In my previous blog, I spoke about about the advantages of showing up for meetings on other people’s territory. Now I’d like to elaborate a bit more on one aspect of this – the importance of always bringing along a gift. Now by that, I don’t mean a material gift, as that can cause an uncomfortable situation in many instances – although there are circumstances where small offerings might also be appropriate, as in the case of the individual I mentioned with the golf ball collection. No, what I’m talking about is a gift of insight, information or something the other party may not have been aware of or thought of – in other word’s a heads up (which you can also do in a phone conversation or via an e-mail exchange).
Information gleaned from research papers are my favorite such “gifts” (“Hey did you see the McKinsey Report on Consumers and Sustainability?”), just as long as you always keep it relevant to the discussion or things that you know might interest the individual involved. Think about it this way: don’t you yourself prefer to talk with people who have something useful or interesting to impart – the conversational “givers” – and to shun the “takers”? Always try to be a giver.
Recently, I was told by a young executive that he had arranged an exploratory meeting with a vice president of a major company. I asked, “What are you giving him so he will want to meet you again?” He gave me a puzzled look. I explained that because he works for a prestigious firm, he gets the first meeting, but not necessarily a second one.
I would offer similar advice to readers of this blog: consciously look at your week ahead, think about the calls and the people you’ll be meeting, and what particular news items, links or reports you can share with them. My friend Bill Nicholson, the former CEO of Amway and one of the most successful people I know, makes a habit of clipping every magazine and newspaper article he thinks might be of interest to whomever he is going to meet, then hands them the stack of cut-outs.
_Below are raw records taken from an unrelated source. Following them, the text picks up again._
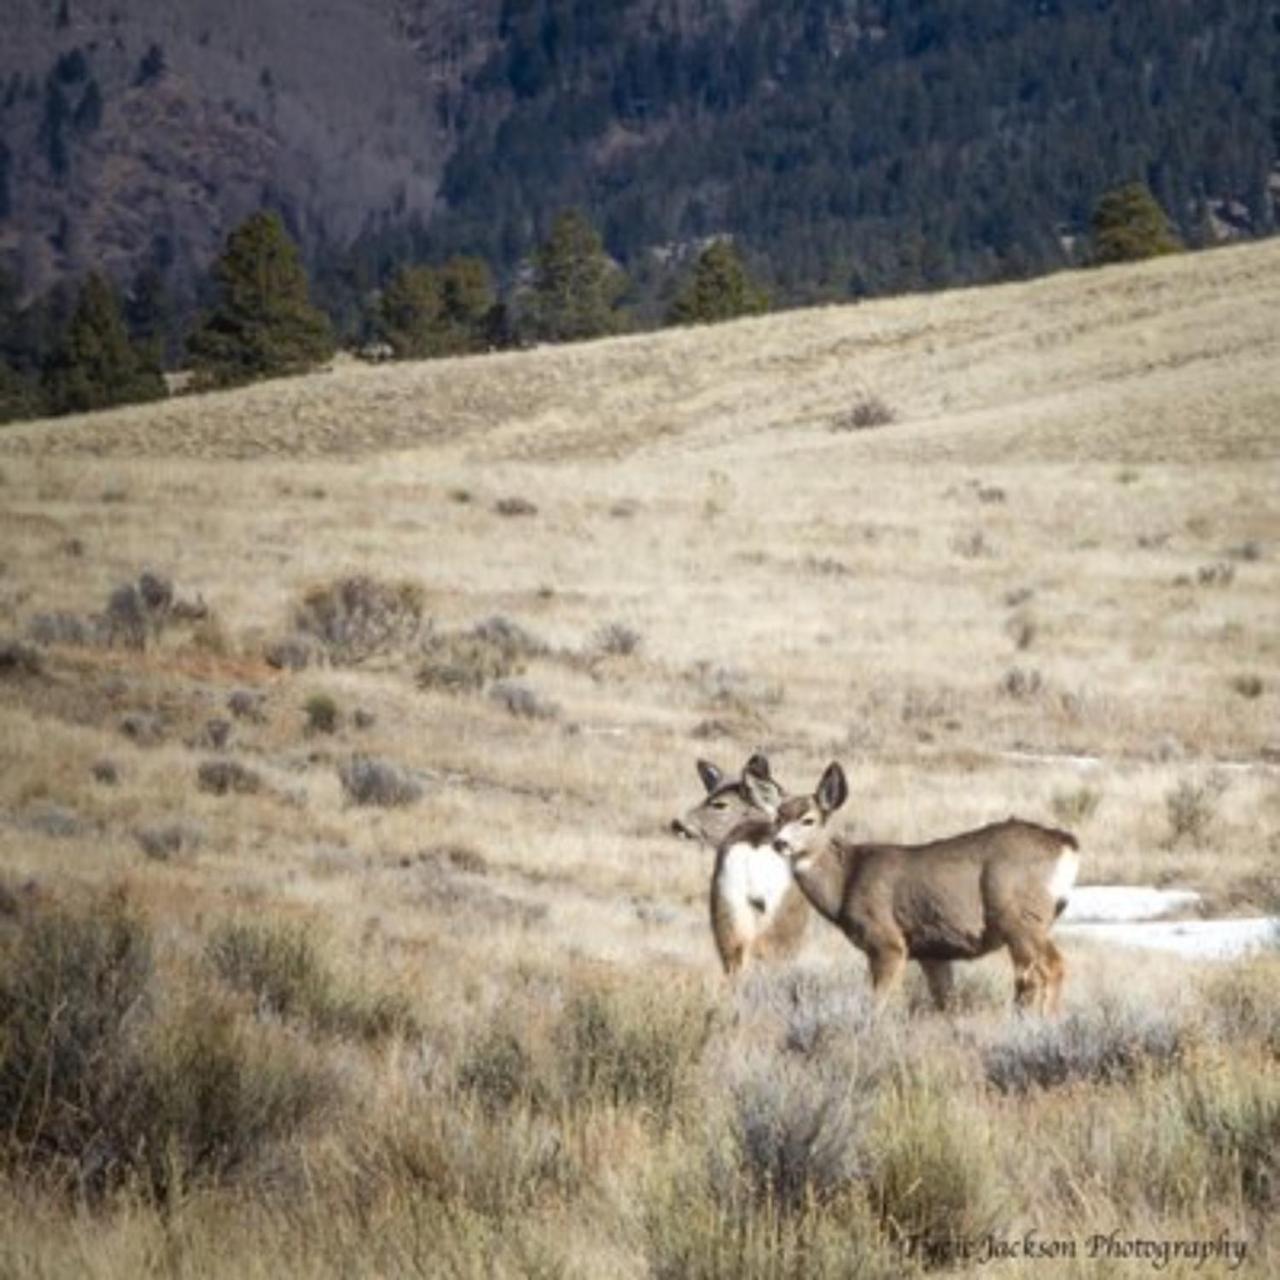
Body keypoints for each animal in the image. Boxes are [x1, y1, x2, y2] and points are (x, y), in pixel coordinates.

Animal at [762, 757, 1075, 1018]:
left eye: (808, 820)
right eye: (777, 817)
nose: (779, 843)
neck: (846, 880)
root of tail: (1066, 844)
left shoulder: (887, 941)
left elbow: (878, 1003)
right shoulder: (932, 951)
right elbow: (947, 1004)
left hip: (1020, 917)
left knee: (1050, 968)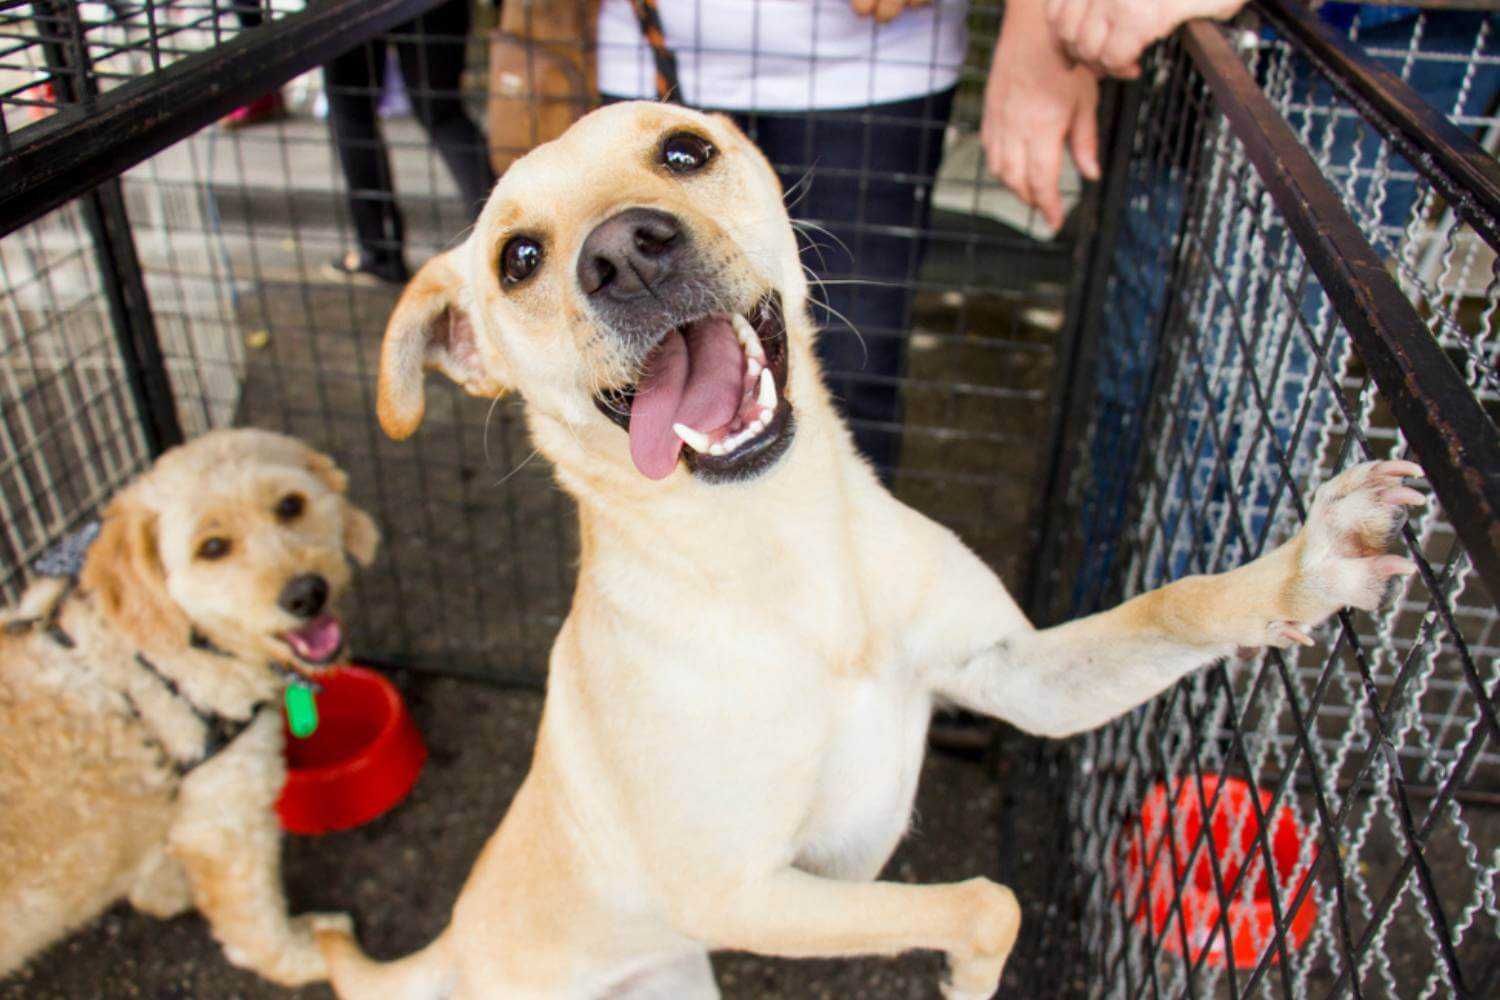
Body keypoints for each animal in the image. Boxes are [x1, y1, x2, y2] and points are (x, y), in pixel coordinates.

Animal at [1, 428, 375, 983]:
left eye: (290, 504)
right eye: (212, 547)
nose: (306, 593)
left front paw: (162, 887)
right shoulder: (226, 824)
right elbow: (256, 927)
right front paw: (308, 955)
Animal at [313, 103, 1416, 1000]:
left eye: (685, 151)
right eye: (518, 260)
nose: (625, 251)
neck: (787, 555)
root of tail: (454, 943)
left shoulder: (1016, 675)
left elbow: (1174, 604)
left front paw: (1307, 567)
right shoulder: (750, 890)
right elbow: (986, 900)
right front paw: (972, 978)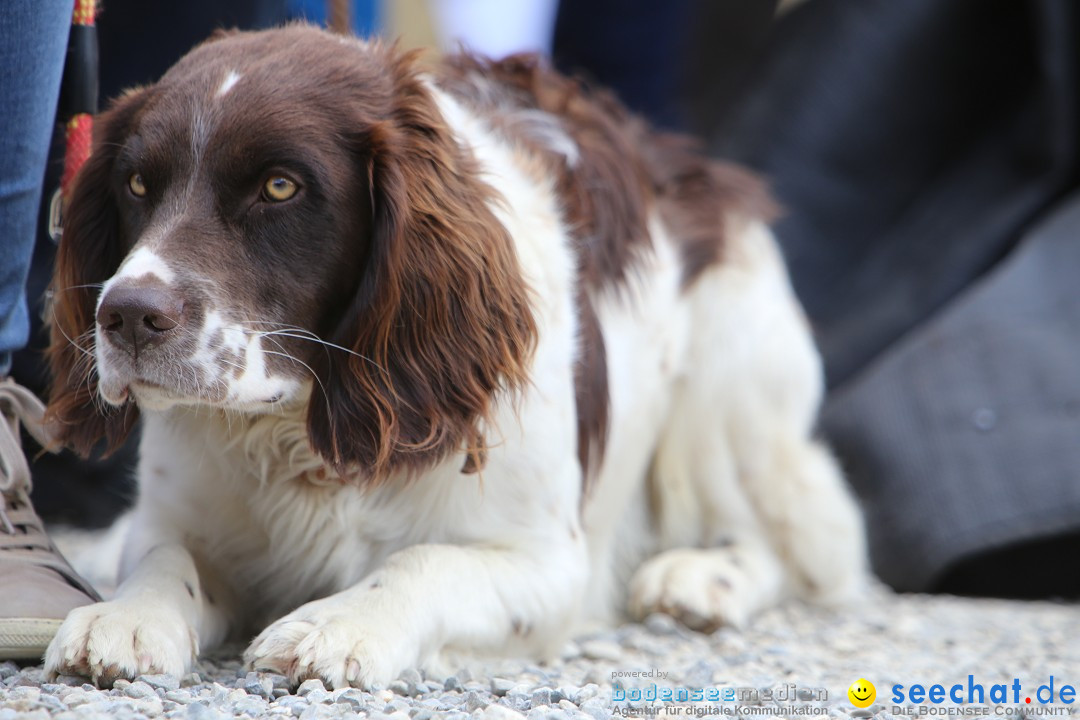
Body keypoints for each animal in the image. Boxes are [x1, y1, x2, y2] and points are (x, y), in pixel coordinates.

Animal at [44, 22, 868, 686]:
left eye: (279, 187)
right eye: (137, 184)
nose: (127, 315)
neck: (304, 430)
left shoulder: (549, 565)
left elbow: (421, 561)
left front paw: (334, 625)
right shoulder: (177, 516)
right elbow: (164, 560)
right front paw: (123, 617)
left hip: (727, 377)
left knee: (795, 537)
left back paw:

Today, I use mainly links and consumer research for this purpose. The point is: whenever you come on information, insights and thoughts that you think might be helpful or interesting to friends, associates or contacts you would like to cultivate, don’t miss an opportunity to share them. You might be surprised at the how the recipients will give back – and the ways in which it will help your business and personal relationships blossom.